▸ Records provided:
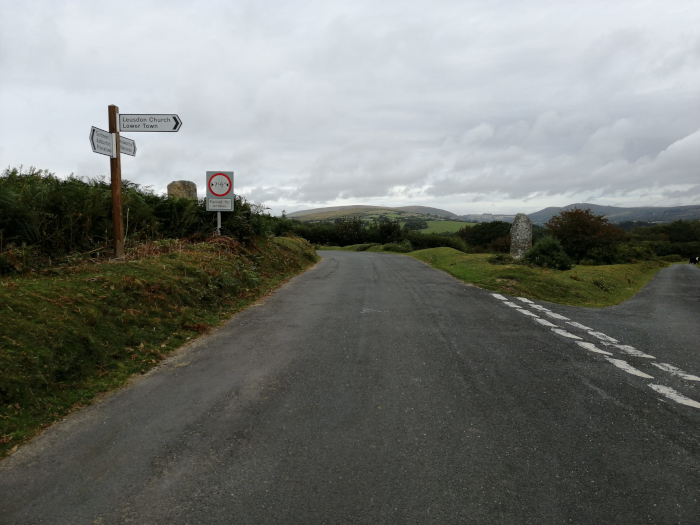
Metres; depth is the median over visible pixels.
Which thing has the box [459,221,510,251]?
tree
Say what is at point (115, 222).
wooden post
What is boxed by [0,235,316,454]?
grass verge
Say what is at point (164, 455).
road
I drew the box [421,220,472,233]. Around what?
green field
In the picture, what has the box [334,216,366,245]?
tree
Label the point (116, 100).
sky
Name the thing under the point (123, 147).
direction sign
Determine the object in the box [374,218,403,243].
tree
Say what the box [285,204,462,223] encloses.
hill
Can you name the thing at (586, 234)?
tree
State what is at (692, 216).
hill
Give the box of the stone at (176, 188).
[167,180,196,198]
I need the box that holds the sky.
[0,0,699,215]
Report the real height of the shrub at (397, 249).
0.945 m
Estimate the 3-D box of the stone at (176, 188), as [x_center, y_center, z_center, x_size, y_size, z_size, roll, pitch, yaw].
[-4.151,-1.231,13.453,0.619,1.509,0.484,0,5,3]
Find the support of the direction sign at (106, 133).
attached to the wooden post
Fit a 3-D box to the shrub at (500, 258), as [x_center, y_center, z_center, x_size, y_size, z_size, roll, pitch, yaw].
[5.133,-0.099,18.446,1.104,0.485,1.109,0,5,3]
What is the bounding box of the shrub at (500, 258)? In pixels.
[487,253,513,264]
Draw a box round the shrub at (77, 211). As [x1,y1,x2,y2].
[0,166,273,263]
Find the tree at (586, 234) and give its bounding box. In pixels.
[546,208,623,264]
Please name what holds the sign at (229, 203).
attached to the sign pole at (219, 225)
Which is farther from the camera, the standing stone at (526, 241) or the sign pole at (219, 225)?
the standing stone at (526, 241)
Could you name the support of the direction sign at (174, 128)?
attached to the wooden post
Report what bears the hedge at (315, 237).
on the ground
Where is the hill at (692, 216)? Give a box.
[523,203,699,226]
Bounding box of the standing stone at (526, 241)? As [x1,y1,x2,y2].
[509,213,531,259]
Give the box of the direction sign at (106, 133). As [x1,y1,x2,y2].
[89,126,115,156]
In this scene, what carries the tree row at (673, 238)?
on the ground
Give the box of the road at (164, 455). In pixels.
[1,251,699,524]
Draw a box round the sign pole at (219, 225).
[216,211,221,234]
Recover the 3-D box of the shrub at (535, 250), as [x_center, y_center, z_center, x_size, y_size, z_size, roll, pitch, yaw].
[6.623,-0.255,18.316,1.701,1.169,1.695,0,5,3]
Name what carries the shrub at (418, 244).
on the ground
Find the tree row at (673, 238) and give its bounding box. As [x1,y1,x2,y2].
[625,222,699,258]
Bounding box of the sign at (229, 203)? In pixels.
[207,196,233,210]
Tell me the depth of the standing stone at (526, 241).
19.22 m
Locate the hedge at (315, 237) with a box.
[280,216,469,250]
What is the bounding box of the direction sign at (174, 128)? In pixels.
[118,113,180,131]
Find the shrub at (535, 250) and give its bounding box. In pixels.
[524,236,572,269]
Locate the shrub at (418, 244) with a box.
[405,231,470,252]
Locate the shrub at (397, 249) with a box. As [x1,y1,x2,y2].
[383,241,412,251]
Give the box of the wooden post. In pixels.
[108,104,123,258]
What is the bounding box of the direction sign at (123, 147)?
[119,135,136,156]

▸ What you need to do:
Should the entries hold any pictures, please omit those and print the remaining text exactly.

▸ Result of the task:
Metres; depth is the median over visible pixels.
Which thing has the box [459,221,510,251]?
tree
Say what is at point (115, 222).
wooden post
What is boxed by [0,235,316,454]?
grass verge
Say what is at point (164, 455).
road
I drew the box [421,220,472,233]. Around what?
green field
In the picture, what has the box [334,216,366,245]?
tree
Label the point (116, 100).
sky
Name the thing under the point (123, 147).
direction sign
Determine the object in the box [374,218,403,243].
tree
Say what the box [285,204,462,223] encloses.
hill
Can you name the thing at (586, 234)?
tree
State what is at (692, 216).
hill
Give the box of the stone at (176, 188).
[167,180,196,198]
I need the box that holds the sky.
[0,0,699,215]
Report the real height of the shrub at (397, 249).
0.945 m
Estimate the 3-D box of the stone at (176, 188), as [x_center, y_center, z_center, x_size, y_size, z_size, roll, pitch, yaw].
[-4.151,-1.231,13.453,0.619,1.509,0.484,0,5,3]
Find the support of the direction sign at (106, 133).
attached to the wooden post
Fit a 3-D box to the shrub at (500, 258), as [x_center, y_center, z_center, x_size, y_size, z_size, roll, pitch, yaw].
[5.133,-0.099,18.446,1.104,0.485,1.109,0,5,3]
What is the bounding box of the shrub at (500, 258)? In pixels.
[487,253,513,264]
Draw a box round the shrub at (77, 211). As [x1,y1,x2,y2].
[0,166,273,263]
Find the tree at (586, 234) and give its bounding box. In pixels.
[546,208,623,264]
Please name what holds the sign at (229, 203).
attached to the sign pole at (219, 225)
Which is farther from the camera, the standing stone at (526, 241) or the sign pole at (219, 225)?
the standing stone at (526, 241)
Could you name the support of the direction sign at (174, 128)?
attached to the wooden post
Report what bears the hedge at (315, 237).
on the ground
Where is the hill at (692, 216)? Give a box.
[523,203,699,226]
Bounding box of the standing stone at (526, 241)? As [x1,y1,x2,y2].
[509,213,531,259]
Give the box of the direction sign at (106, 133). As [x1,y1,x2,y2].
[89,126,115,156]
In this scene, what carries the tree row at (673, 238)?
on the ground
Give the box of the road at (164, 455). In pixels.
[1,251,699,524]
Draw a box round the sign pole at (219, 225).
[216,211,221,234]
Recover the 3-D box of the shrub at (535, 250), as [x_center, y_center, z_center, x_size, y_size, z_size, roll, pitch, yaw].
[6.623,-0.255,18.316,1.701,1.169,1.695,0,5,3]
Name what carries the shrub at (418, 244).
on the ground
Find the tree row at (673, 238) and give its bounding box. As [x1,y1,x2,y2].
[625,222,699,258]
Bounding box of the sign at (229, 203)? In pixels.
[207,196,233,210]
Tell me the depth of the standing stone at (526, 241).
19.22 m
Locate the hedge at (315, 237) with a box.
[280,216,469,250]
What is the bounding box of the direction sign at (174, 128)? In pixels.
[118,113,180,131]
Find the shrub at (535, 250) and give its bounding box. In pixels.
[524,236,572,269]
Locate the shrub at (418, 244) with a box.
[405,231,470,252]
Locate the shrub at (397, 249) with a box. As [x1,y1,x2,y2].
[383,241,412,251]
Give the box of the wooden post. In pixels.
[108,104,123,258]
What is the bounding box of the direction sign at (123, 147)?
[119,135,136,156]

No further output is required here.